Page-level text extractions
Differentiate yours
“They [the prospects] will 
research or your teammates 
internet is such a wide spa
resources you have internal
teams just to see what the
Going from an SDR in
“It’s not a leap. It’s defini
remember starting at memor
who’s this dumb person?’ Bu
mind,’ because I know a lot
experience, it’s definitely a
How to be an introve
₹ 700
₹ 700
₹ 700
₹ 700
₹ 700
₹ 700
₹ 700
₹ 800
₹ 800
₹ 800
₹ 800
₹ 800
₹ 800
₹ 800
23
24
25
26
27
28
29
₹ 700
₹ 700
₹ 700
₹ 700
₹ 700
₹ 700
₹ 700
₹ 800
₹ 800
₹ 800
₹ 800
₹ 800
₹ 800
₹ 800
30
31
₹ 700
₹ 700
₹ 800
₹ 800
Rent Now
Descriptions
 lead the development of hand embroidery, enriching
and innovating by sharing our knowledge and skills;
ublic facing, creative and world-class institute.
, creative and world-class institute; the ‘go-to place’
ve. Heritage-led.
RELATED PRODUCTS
==
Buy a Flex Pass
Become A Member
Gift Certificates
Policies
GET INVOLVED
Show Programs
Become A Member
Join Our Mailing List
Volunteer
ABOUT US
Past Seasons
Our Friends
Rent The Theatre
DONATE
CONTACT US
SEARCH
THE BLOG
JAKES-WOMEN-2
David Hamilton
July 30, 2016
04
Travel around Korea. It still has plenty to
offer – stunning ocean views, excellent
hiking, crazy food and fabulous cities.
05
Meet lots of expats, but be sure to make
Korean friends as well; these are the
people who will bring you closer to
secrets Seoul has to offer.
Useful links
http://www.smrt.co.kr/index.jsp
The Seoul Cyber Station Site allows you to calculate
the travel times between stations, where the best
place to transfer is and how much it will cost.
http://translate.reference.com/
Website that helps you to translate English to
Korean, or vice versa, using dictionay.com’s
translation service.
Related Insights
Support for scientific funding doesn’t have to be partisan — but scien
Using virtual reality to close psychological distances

*WHAT IS REQUIRED:* Using the entries above, give again exactly the lines from the line holding "ublic facing, creative" through the line holding "RELATED PRODUCTS". Include both end lines and nothing else.

*EXERCISE RESPONSE:*
ublic facing, creative and world-class institute.
, creative and world-class institute; the ‘go-to place’
ve. Heritage-led.
RELATED PRODUCTS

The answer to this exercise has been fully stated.